Task – Arrange the lines below as a Markdown table with the columns Number and Line, starting at the line that contains "genus: Spinulum" and continuing through the last of the rows. Number the lines in order and omit any blank ones.

Recorded information –
------------------------------------------------------------------------

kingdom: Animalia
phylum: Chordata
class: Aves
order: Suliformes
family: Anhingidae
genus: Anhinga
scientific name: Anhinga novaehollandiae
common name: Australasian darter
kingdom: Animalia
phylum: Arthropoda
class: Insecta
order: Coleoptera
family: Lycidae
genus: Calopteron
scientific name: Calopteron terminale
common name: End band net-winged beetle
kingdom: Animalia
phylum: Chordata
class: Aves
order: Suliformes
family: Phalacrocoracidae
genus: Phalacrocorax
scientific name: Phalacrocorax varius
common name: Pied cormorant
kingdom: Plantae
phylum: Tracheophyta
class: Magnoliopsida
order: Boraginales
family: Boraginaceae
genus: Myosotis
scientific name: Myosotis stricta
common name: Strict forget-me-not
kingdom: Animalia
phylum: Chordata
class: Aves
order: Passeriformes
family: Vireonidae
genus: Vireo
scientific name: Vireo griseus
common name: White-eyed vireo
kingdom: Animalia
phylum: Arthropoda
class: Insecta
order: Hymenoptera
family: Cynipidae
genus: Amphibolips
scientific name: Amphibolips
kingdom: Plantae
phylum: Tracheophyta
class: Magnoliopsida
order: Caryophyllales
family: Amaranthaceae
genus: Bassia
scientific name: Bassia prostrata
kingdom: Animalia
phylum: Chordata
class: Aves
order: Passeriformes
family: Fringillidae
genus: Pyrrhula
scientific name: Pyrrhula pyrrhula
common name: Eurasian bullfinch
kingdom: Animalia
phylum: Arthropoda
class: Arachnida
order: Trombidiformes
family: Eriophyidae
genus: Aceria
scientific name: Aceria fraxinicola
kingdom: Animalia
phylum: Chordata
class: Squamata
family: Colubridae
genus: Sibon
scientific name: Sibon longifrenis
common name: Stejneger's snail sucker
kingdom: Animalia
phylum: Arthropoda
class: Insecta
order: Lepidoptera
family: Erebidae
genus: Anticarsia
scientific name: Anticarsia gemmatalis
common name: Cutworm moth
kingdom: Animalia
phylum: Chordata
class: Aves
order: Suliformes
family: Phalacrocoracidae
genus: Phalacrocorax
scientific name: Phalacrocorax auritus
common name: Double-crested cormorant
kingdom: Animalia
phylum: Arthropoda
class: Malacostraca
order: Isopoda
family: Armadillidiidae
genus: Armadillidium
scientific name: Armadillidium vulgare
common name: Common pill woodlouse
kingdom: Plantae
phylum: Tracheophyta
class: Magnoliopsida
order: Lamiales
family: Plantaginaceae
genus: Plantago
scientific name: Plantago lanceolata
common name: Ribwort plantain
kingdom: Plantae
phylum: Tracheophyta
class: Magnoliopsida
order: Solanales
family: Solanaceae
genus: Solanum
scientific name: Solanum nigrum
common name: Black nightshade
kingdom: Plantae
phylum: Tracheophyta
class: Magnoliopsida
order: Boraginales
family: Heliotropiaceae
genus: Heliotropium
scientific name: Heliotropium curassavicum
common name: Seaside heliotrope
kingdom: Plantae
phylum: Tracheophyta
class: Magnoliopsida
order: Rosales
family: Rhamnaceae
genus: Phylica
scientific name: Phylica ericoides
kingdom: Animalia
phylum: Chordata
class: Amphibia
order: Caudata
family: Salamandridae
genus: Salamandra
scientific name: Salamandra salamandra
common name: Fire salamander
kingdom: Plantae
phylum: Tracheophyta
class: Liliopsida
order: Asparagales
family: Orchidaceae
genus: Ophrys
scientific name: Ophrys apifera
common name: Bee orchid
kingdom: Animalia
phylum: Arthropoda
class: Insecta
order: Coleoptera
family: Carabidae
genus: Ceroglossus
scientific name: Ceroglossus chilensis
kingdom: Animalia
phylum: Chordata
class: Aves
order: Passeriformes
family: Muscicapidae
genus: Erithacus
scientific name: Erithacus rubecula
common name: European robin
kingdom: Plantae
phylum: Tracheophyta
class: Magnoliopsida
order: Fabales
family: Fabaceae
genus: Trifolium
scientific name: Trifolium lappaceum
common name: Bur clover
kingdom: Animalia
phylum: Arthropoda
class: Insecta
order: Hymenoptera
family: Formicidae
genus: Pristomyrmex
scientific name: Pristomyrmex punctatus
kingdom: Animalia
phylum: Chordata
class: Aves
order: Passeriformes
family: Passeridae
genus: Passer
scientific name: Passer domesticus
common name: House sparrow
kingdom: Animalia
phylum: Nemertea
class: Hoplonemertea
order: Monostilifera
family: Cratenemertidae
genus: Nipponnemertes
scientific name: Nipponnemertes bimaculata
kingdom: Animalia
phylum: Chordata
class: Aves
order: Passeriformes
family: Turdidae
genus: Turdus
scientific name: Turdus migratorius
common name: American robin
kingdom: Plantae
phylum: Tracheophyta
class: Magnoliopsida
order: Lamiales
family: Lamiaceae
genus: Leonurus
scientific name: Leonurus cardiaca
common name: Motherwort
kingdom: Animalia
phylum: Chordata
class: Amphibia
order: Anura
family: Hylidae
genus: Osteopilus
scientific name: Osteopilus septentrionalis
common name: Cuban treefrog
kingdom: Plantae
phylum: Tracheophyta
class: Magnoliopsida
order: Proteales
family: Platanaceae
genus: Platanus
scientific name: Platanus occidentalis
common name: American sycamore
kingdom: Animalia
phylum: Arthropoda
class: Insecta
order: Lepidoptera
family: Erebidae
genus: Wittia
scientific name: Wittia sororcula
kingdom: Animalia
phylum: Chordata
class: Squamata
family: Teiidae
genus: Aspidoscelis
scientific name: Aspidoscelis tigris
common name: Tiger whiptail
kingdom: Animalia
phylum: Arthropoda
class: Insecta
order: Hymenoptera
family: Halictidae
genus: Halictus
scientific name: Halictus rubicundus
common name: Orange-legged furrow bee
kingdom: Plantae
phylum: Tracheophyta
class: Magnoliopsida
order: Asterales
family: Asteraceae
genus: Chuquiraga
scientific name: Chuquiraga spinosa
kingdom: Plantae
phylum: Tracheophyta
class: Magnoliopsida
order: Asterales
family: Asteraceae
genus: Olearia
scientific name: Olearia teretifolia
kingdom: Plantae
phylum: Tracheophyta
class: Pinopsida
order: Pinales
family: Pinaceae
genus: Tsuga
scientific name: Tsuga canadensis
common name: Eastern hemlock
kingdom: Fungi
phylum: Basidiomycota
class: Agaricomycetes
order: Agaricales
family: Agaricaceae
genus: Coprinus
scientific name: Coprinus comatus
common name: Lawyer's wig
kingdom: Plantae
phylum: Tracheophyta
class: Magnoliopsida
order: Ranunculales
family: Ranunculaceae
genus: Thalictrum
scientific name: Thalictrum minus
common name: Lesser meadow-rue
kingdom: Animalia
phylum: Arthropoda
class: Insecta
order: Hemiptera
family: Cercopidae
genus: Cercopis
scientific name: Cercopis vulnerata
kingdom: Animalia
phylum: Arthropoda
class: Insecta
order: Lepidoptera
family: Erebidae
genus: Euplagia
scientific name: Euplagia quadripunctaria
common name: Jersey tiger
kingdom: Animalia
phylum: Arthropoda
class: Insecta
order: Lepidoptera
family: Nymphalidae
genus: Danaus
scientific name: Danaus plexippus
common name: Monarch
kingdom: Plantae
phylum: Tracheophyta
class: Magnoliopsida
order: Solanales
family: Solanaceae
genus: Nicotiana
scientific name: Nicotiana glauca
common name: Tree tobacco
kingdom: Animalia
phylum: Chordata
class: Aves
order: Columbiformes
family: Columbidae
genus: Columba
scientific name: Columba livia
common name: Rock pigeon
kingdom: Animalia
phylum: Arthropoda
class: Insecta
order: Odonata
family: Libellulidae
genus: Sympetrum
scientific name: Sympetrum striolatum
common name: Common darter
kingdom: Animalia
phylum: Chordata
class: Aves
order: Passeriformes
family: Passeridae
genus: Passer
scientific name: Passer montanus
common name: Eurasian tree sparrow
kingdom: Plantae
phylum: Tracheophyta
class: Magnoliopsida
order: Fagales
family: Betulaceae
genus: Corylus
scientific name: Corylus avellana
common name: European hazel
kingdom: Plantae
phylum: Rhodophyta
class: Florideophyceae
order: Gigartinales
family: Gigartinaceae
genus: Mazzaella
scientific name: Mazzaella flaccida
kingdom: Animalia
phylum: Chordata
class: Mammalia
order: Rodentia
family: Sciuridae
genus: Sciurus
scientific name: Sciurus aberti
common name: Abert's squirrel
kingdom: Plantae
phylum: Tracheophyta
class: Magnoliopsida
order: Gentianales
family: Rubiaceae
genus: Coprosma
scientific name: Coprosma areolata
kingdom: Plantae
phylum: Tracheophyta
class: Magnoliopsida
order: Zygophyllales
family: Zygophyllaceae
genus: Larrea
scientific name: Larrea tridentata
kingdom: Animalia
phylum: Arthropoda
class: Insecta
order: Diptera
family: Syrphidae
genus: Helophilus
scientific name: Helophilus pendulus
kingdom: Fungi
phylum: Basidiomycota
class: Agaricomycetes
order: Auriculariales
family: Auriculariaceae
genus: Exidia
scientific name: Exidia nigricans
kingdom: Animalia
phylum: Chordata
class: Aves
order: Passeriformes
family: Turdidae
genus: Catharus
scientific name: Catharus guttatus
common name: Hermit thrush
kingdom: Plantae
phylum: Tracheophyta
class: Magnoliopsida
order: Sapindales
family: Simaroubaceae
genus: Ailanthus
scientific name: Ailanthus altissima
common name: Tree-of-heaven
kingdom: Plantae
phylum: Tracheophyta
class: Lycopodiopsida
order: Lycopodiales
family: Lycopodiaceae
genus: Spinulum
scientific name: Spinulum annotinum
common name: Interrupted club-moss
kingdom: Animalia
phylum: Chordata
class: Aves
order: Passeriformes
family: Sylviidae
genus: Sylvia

------------------------------------------------------------------------

Output below –
| Number | Line |
|---|---|
| 1 | genus: Spinulum |
| 2 | scientific name: Spinulum annotinum |
| 3 | common name: Interrupted club-moss |
| 4 | kingdom: Animalia |
| 5 | phylum: Chordata |
| 6 | class: Aves |
| 7 | order: Passeriformes |
| 8 | family: Sylviidae |
| 9 | genus: Sylvia |